_Your goal_: Transcribe every entry exactly, leaving out any pictures.

_Given data_:
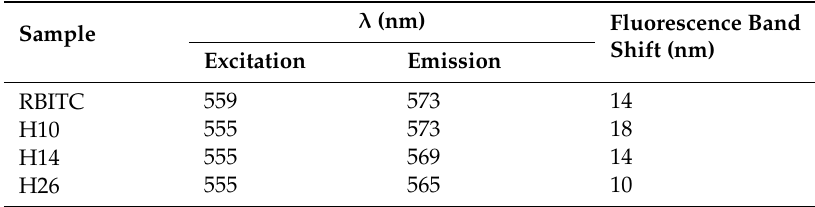
Table 6. Fluorescence excitation and emission wavelengths ( λ ) and shift of fluorescence band for the H10, H14, and H26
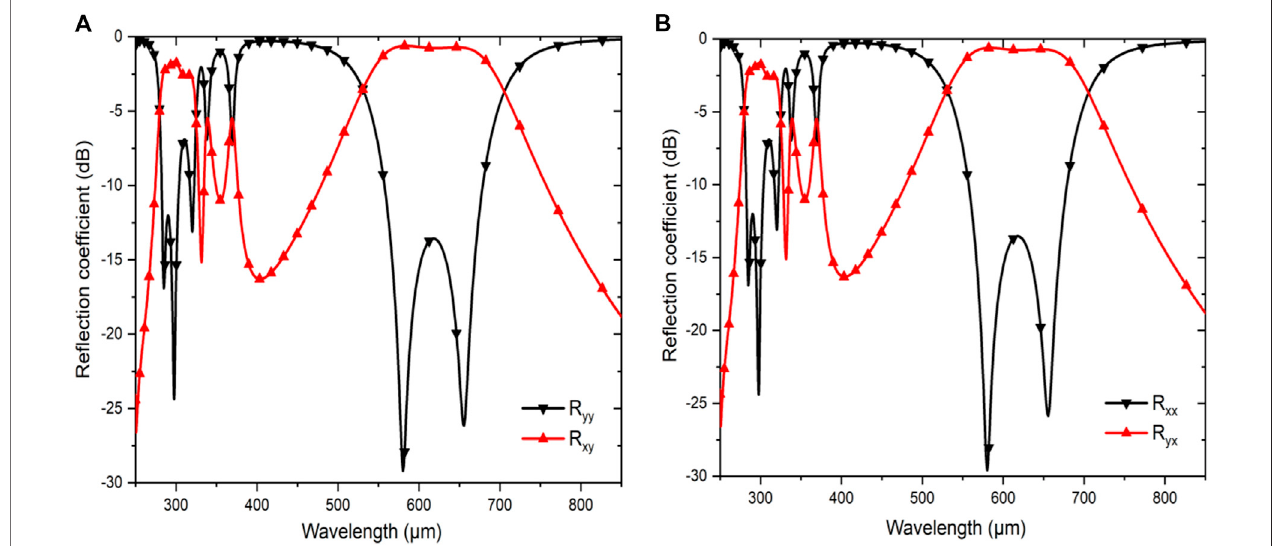
FIGURE 3 | Simulated co- and cross-polarized re fl ectance coef fi cients for (A) y-polarized and (B) x-polarized waves.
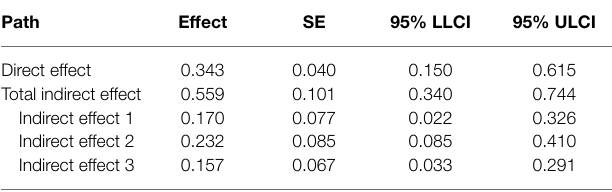
TABLE 5 | Mediation effects with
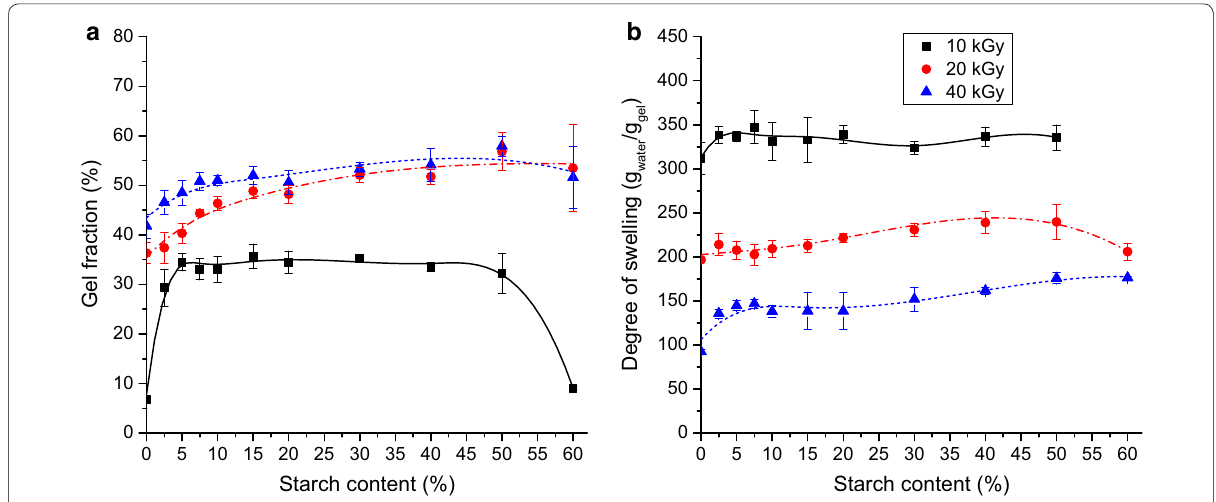
Fig. 1 The effect of starch content on the gel fraction ( a ) and on the degree of swelling ( b ) of CMC/starch hydrogels (20 w/w% solution, absorbed doses: 10, 20 or 40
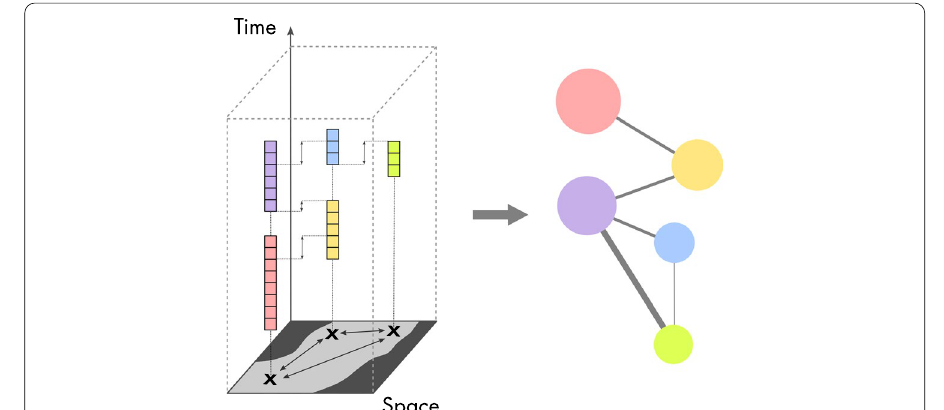
Fig. 1 Illustration of the methodology used to extract resting event networks from spatio-temporal trajectories. Resting events are characterized by their duration, day of occurrence and location. A link is created between two events if they overlap in time on a daily basis. The weight of a link corresponds to the distance between events’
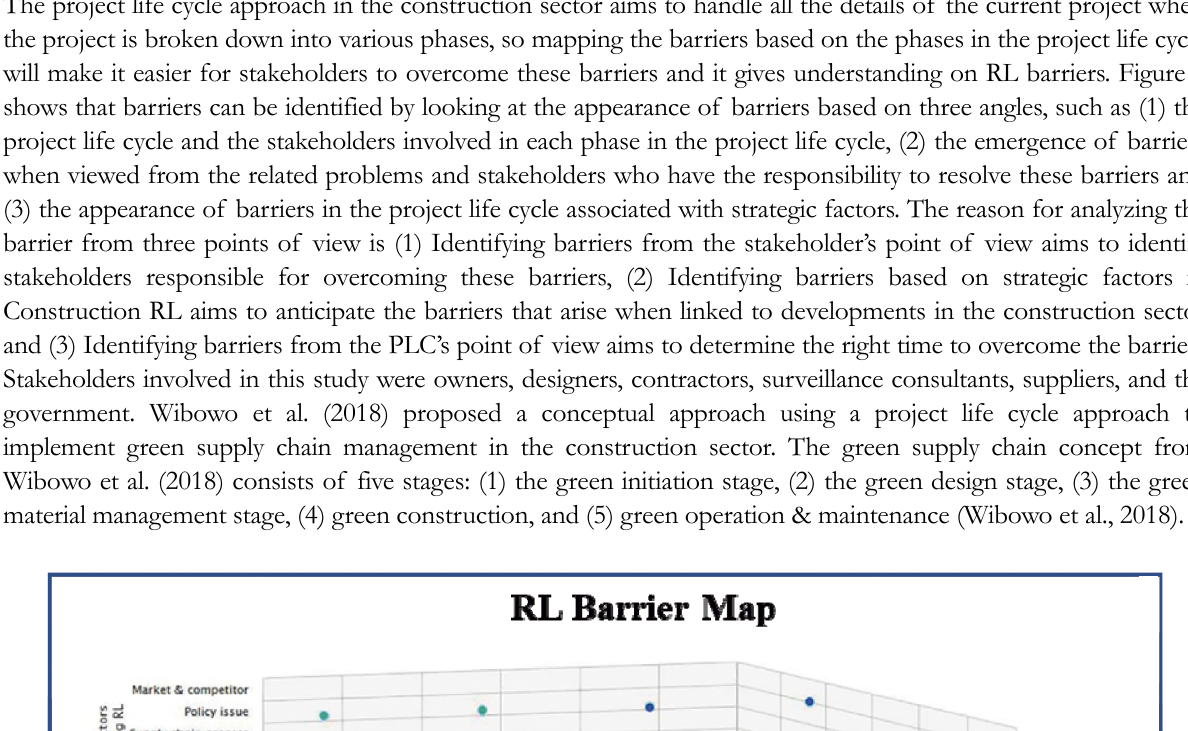
Table 4. Top seven barriers in RL implementation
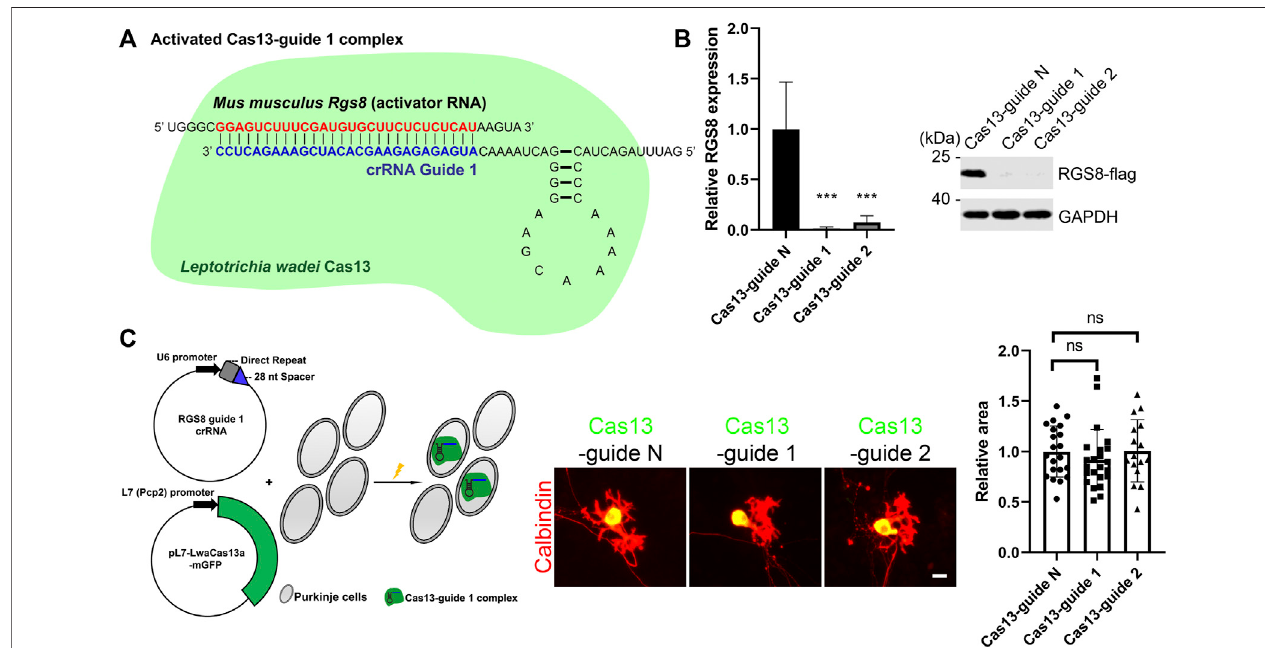
FIGURE 1 | CRISPR-Cas13-mediated RGS8 silencing in cerebellar Purkinje cells. (A) This is a schematic diagram of an example of an activated Cas13 – guide complex. The target RGS8 RNA acts as an activator RNA. Once the Cas13 – guide 1 complex binds to target RGS8 RNA, Cas13 – guide 1 complex will be activated and generate RNase activity to cleave the RGS8 transcripts. (B) HEK293T cells expressing RGS8-FLAG were transfected with indicated Cas13-guides or control. Western blotofHEK293TcellsofindicatedCas13-guidesandcontrolgroupstainedforanti-FLAG.Quanti fi cationofproteinlevelsfromWesternblots.Themeanvalueofthe controlgroupis1.00±0.465;themeanvalueoftheisCas13-guide1is0.01±0.013;themean valueoftheisCas13-guide2is0.07±0.066.n=4.*** p < 0.001inone- way ANOVA with multiple comparisons. (C) The schematic illustration on the left side of the panel shows that Purkinje cells were transfected Cas13 and crRNA at the setupoftheculture.ThetransfectedPurkinjecellswereidenti fi edbyGFPandCalbindinstainingindissociatedcultures.ThemeanvaluesofdendriticareaofthePurkinje cellsweremeasured fromthreeindependent experiments; controlswerethetransfected Cas13-guideN(nontargeting)cells.Control:1.00±0.252,n=21cells;Cas13- guide 1: 0.92 ± 0.298, n = 23 cells; Cas13-guide 2 transfection: 1.01 ± 0.309, n = 16 cells. Difference was not statistically signi fi cant in one-way ANOVA. Scale bar is 20 µm. Data are expressed as mean ±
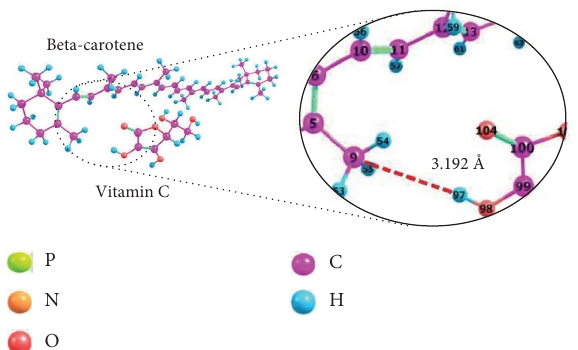
Figure 4: Te interaction of beta-carotene and vitamin C molecules using an optimized structure.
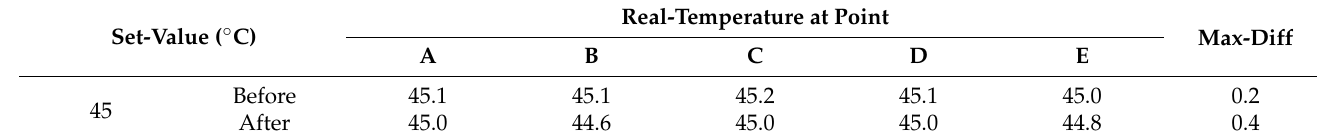
Figure 8. Temperature detection points on material. Table 3. The value of temperature detection points.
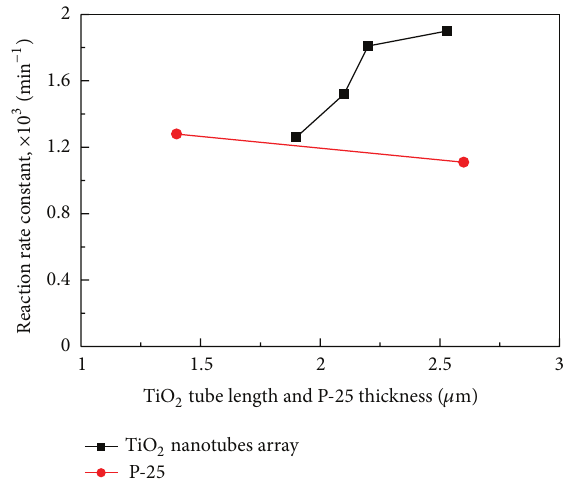
Figure 9: Photocatalytic reaction rate constants of TiO 2 nanotube arrays film and P-25 film as a function of film thickness.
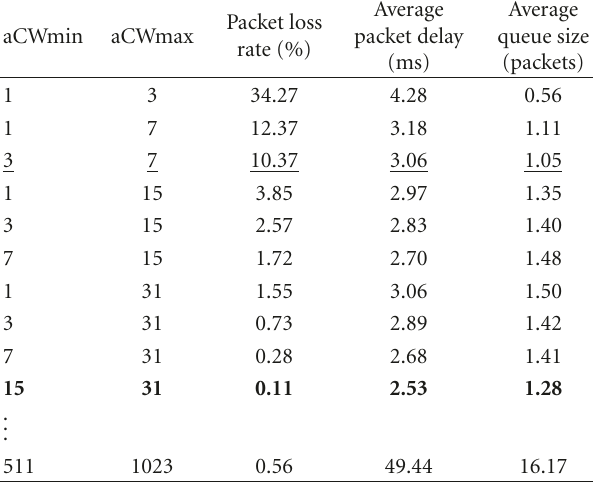
Table 4: E ff ects of varying aCWmin, aCWmax on the RT tra ffi c, for 20 RT stations—MSP = 5ms.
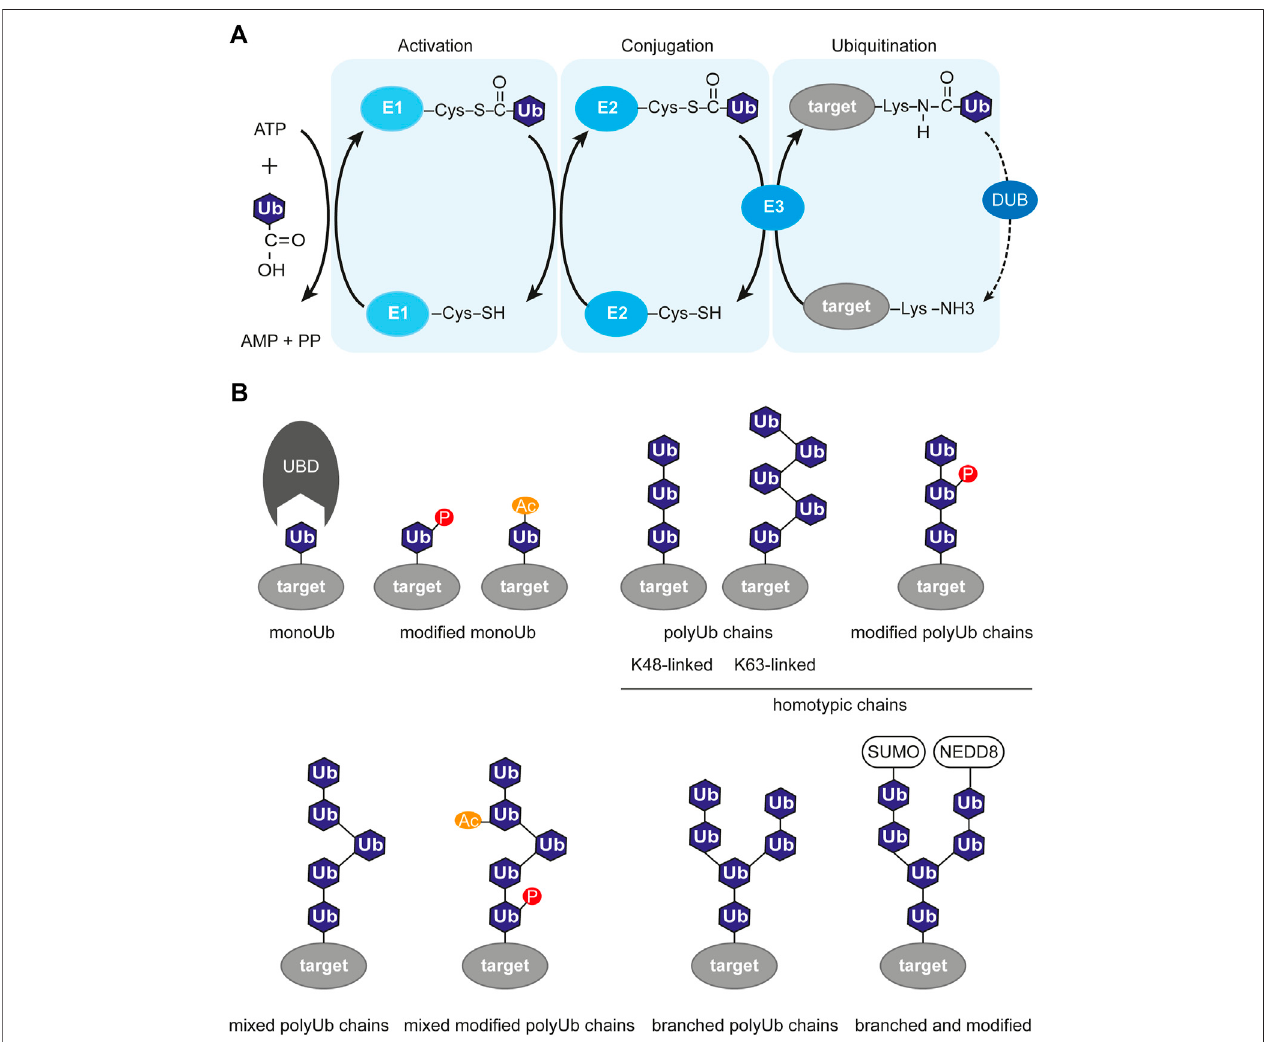
FIGURE 2 | Ubiquitin-dependent signaling system. (A) Enzymatic cascade of ubiquitination involving three enzymes. The fi rst step is activation of ubiquitin and covalent attachment to the E1 enzyme. The second step is conjugation, where ubiquitin is transferred to the E2 enzyme. The last step is the transfer of (poly)- ubiquitination to it ’ s target molecule mediated by a E3 ligase. The ubiquitination process is opposed by deubiquitination, which is the removal of the ubiquitin mark from the target protein by deubiquitinase (DUB). (B) Variety of ubiquitin chains, with or without modi fi cations. P, phosphorylation; Ac, acetylation; SUMO, SUMOylation; NEDD8, NEDDylation; Ub, ubiquitin; UBD, ubiquitin-binding domain; target, target protein harboring ubiquitin modi fi cation.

_Task response_:
Table 6. Fluorescence excitation and emission wavelengths ( λ ) and shift of fluorescence band for the H10, H14, and H26
FIGURE 3 | Simulated co- and cross-polarized re fl ectance coef fi cients for (A) y-polarized and (B) x-polarized waves.
TABLE 5 | Mediation effects with
Fig. 1 The effect of starch content on the gel fraction ( a ) and on the degree of swelling ( b ) of CMC/starch hydrogels (20 w/w% solution, absorbed doses: 10, 20 or 40
Fig. 1 Illustration of the methodology used to extract resting event networks from spatio-temporal trajectories. Resting events are characterized by their duration, day of occurrence and location. A link is created between two events if they overlap in time on a daily basis. The weight of a link corresponds to the distance between events’
Table 4. Top seven barriers in RL implementation
FIGURE 1 | CRISPR-Cas13-mediated RGS8 silencing in cerebellar Purkinje cells. (A) This is a schematic diagram of an example of an activated Cas13 – guide complex. The target RGS8 RNA acts as an activator RNA. Once the Cas13 – guide 1 complex binds to target RGS8 RNA, Cas13 – guide 1 complex will be activated and generate RNase activity to cleave the RGS8 transcripts. (B) HEK293T cells expressing RGS8-FLAG were transfected with indicated Cas13-guides or control. Western blotofHEK293TcellsofindicatedCas13-guidesandcontrolgroupstainedforanti-FLAG.Quanti fi cationofproteinlevelsfromWesternblots.Themeanvalueofthe controlgroupis1.00±0.465;themeanvalueoftheisCas13-guide1is0.01±0.013;themean valueoftheisCas13-guide2is0.07±0.066.n=4.*** p < 0.001inone- way ANOVA with multiple comparisons. (C) The schematic illustration on the left side of the panel shows that Purkinje cells were transfected Cas13 and crRNA at the setupoftheculture.ThetransfectedPurkinjecellswereidenti fi edbyGFPandCalbindinstainingindissociatedcultures.ThemeanvaluesofdendriticareaofthePurkinje cellsweremeasured fromthreeindependent experiments; controlswerethetransfected Cas13-guideN(nontargeting)cells.Control:1.00±0.252,n=21cells;Cas13- guide 1: 0.92 ± 0.298, n = 23 cells; Cas13-guide 2 transfection: 1.01 ± 0.309, n = 16 cells. Difference was not statistically signi fi cant in one-way ANOVA. Scale bar is 20 µm. Data are expressed as mean ±
Figure 4: Te interaction of beta-carotene and vitamin C molecules using an optimized structure.
Figure 8. Temperature detection points on material. Table 3. The value of temperature detection points.
Figure 9: Photocatalytic reaction rate constants of TiO 2 nanotube arrays film and P-25 film as a function of film thickness.
Table 4: E ff ects of varying aCWmin, aCWmax on the RT tra ffi c, for 20 RT stations—MSP = 5ms.
FIGURE 2 | Ubiquitin-dependent signaling system. (A) Enzymatic cascade of ubiquitination involving three enzymes. The fi rst step is activation of ubiquitin and covalent attachment to the E1 enzyme. The second step is conjugation, where ubiquitin is transferred to the E2 enzyme. The last step is the transfer of (poly)- ubiquitination to it ’ s target molecule mediated by a E3 ligase. The ubiquitination process is opposed by deubiquitination, which is the removal of the ubiquitin mark from the target protein by deubiquitinase (DUB). (B) Variety of ubiquitin chains, with or without modi fi cations. P, phosphorylation; Ac, acetylation; SUMO, SUMOylation; NEDD8, NEDDylation; Ub, ubiquitin; UBD, ubiquitin-binding domain; target, target protein harboring ubiquitin modi fi cation.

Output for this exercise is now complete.